The film’s one clever idea is to recast the double-ohs as a clandestine organization carrying out secret spycraft, a good old Spies of the Roundtable complete with codenames like Lancelot, Galahad, and Merlin. Called The Kingsman, they’ve had a sudden opening. And so respectably stuffy Colin Firth, properly situated in a sharp suit, recruits a rough, tough, street-smart lad (relative newcomer Taron Egerton) and bets he can turn him into a proper superspy, a sort of My Fair Lady actioner (a reference explicitly made). Vaughn, with his usual co-writer Jane Goldman, milks these riffs on pop culture past for bright engaging action. It’s often jolly good fun, drawing on X-Men: First Class montage swagger for early team-building training sequences as Egerton grows from a street kid to a spy, then turns into a adolescent power fantasy. Save the world, get the girl, and all that jazz.

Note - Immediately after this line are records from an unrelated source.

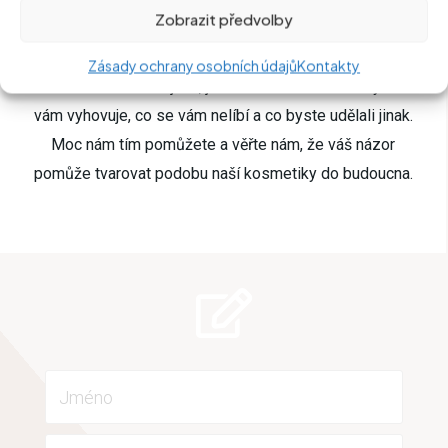
Zobrazit předvolby
nepřidávali žádnou parfemaci, žádné silikony, žádné
pěnivé látky. Prostě nic, co v kosmetice být nemusí, tam
Zásady ochrany osobních údajů
Kontakty
není. Velice nás zajímá, jak vnímáte kosmetiku vy. Co
vám vyhovuje, co se vám nelíbí a co byste udělali jinak.
Moc nám tím pomůžete a věřte nám, že váš názor
pomůže tvarovat podobu naší kosmetiky do budoucna.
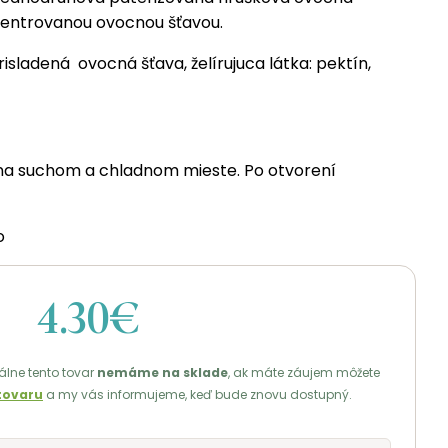
centrovanou ovocnou šťavou.
isladená ovocná šťava, želírujuca látka: pektín,
na suchom a chladnom mieste. Po otvorení
o
4.30€
lne tento tovar
nemáme na sklade
, ak máte záujem môžete
tovaru
a my vás informujeme, keď bude znovu dostupný.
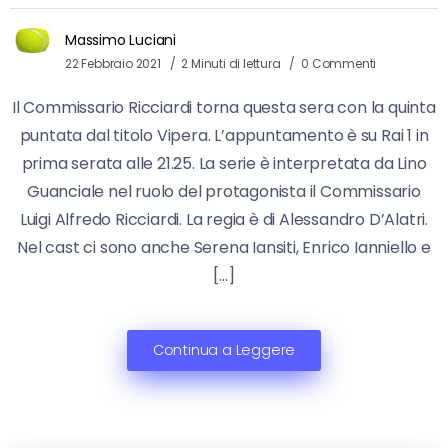
Massimo Luciani
22 Febbraio 2021
2 Minuti di lettura
0 Commenti
Il Commissario Ricciardi torna questa sera con la quinta
puntata dal titolo Vipera. L’appuntamento è su Rai 1 in
prima serata alle 21.25. La serie è interpretata da Lino
Guanciale nel ruolo del protagonista il Commissario
Luigi Alfredo Ricciardi. La regia è di Alessandro D’Alatri.
Nel cast ci sono anche Serena Iansiti, Enrico Ianniello e
[…]
Continua a Leggere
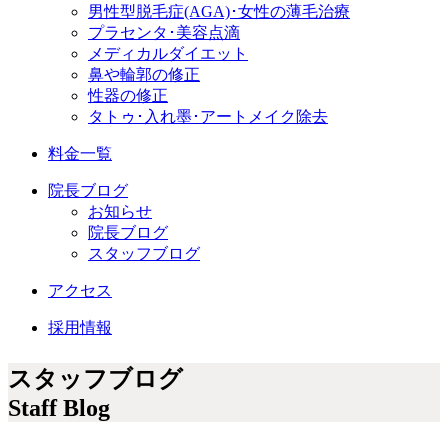
男性型脱毛症
(AGA)
･女性の薄毛治療
プラセンタ･美容点滴
メディカルダイエット
鼻や輪郭の修正
性器の修正
タトゥ･入れ墨･アートメイク除去
料金一覧
院長ブログ
お知らせ
院長ブログ
スタッフブログ
アクセス
採用情報
スタッフブログ
Staff Blog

There are giggles to be had in seeing Firth turn into an action hero in elaborately staged, CGI assisted, action sequences. The kid’s quite good, too, holding his own against the older folks while looking dashing in his eventual spy uniform. Their colleagues include a comic relief Q figure (Mark Strong), an underwritten-but-capable pretty girl (Sophie Cookson), and a wise old mentor (Michael Caine). Their villains are nasty, a crazy billionaire (Samuel L. Jackson, hamming it up) and his flunky (Sofia Boutella), a woman with razor-sharp prosthetic legs that make her as fast and deadly as a certain Olympic athlete. The cast is engaging and entertaining, having as much fun playing broad comic book shtick as Vaughn is having a good time whipping up scenarios for near-death action movie experiences for them, like a tense skydiving sequence that’s the cleverest the film gets.

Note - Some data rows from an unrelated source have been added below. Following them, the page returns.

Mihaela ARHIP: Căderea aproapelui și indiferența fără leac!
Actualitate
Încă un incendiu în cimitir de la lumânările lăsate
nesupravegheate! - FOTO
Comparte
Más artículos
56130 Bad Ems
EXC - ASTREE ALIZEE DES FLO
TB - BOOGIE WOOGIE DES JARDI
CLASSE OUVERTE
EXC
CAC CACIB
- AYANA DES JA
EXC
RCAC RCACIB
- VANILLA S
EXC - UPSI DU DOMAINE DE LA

More fun than not for awhile, the movie goes wrong by giving in to its regressive fantasy, probably leaking in from the Mark Millar source material. His are the most gleefully ugly comic books around, trafficking in unapologetic laddish humor and smug shock violence. Kingsman isn’t that bad, but it is a movie in which the villain is an evil lisping black man and the only hope for the world is a bunch of upper-crust white guys and the one up-from-his-bootstraps recruit whose eventual reward is access to a woman’s body. The optics are obnoxious. It’s a movie so caught up in its splashy R-rated cartoonishness that it loses sight of what, exactly, it is enjoying. It spends its time tweaking tropes in the name of escapism, but can’t escape the implications of its giddy gore that ends up giving rightwing nuts something to cheer. (I’d trim two scenes of a real-life world leader if I could.)

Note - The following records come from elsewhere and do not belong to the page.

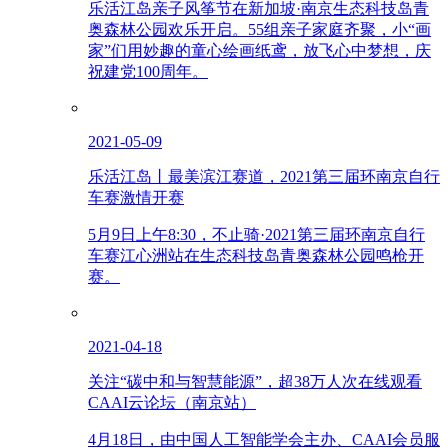
乐活江岛亲子风筝节在新加坡·南京生态科技岛青
奥森林公园欢乐开启。55组亲子家庭齐聚，小“画
家”们用妙趣的童心绘画纸鸢，放飞心中梦想，庆
祝建党100周年。
2021-05-09
乐活江岛丨最美滨江赛道，2021第三届环南京自行
车赛激情开赛
5月9日上午8:30，不止骑·2021第三届环南京自行
车赛江心洲站在生态科技岛青奥森林公园鸣枪开
赛。
2021-04-18
关注“碳中和与智慧能源”，超38万人次在线观看
CAAI云论坛（南京站）
4月18日，由中国人工智能学会主办、CAAI会员服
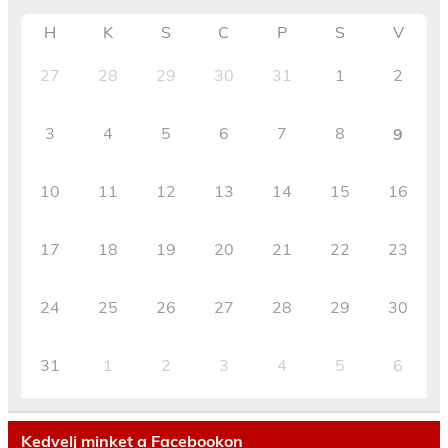
H
K
S
C
P
S
V
27
28
29
30
31
1
2
3
4
5
6
7
8
9
10
11
12
13
14
15
16
17
18
19
20
21
22
23
24
25
26
27
28
29
30
31
1
2
3
4
5
6
Kedvelj minket a Facebookon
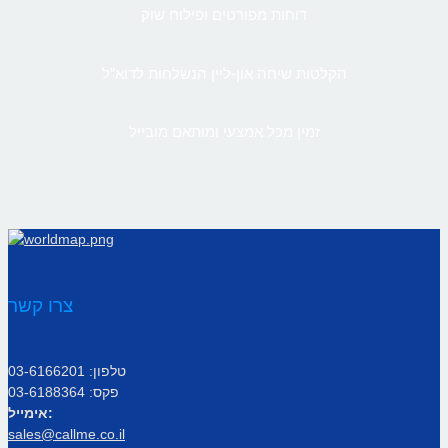
דוחות מפורטים ופילוח שוק
הקלטות שיחה און-ליין הנשלחות לדוא”ל
זמין מכל אמצעי ומותאם מובייל
צרו קשר
טלפון: 03-6166201
פקס: 03-6188364
אימייל:
sales@callme.co.il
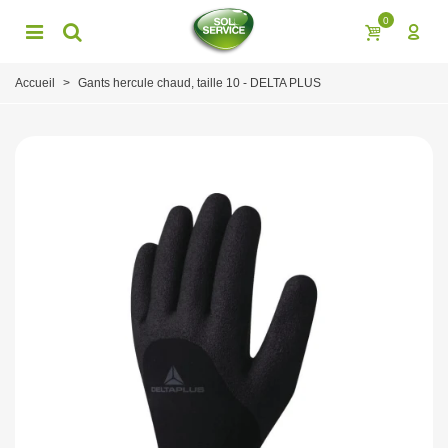
0
Accueil
>
Gants hercule chaud, taille 10 - DELTA PLUS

Its most troubling scene is a turning point between goofy wish fulfillment and poisonous misanthropy. An elaborate gory massacre is played for laughs, scored with rock and staged with slapstick. It’s followed immediately by the death of a major character we’re supposed to mourn. (How we’re to care about deaths, and yet also find exploding heads hilarious is beyond me.) As this rockets the movie towards a crescendo of climaxes, the movie wants us on the edge of our seats fretting over the fate of the world as violence erupts here, there, and everywhere. I felt the suspense, was effectively manipulated by the crosscutting. And I would’ve enjoyed it more but for the feeling the film was reveling in the carnage and wouldn’t mind if its heroes failed to stop it. It’s a brisk, exciting movie, better in its breezy charming moments than its splashy nasty conclusions.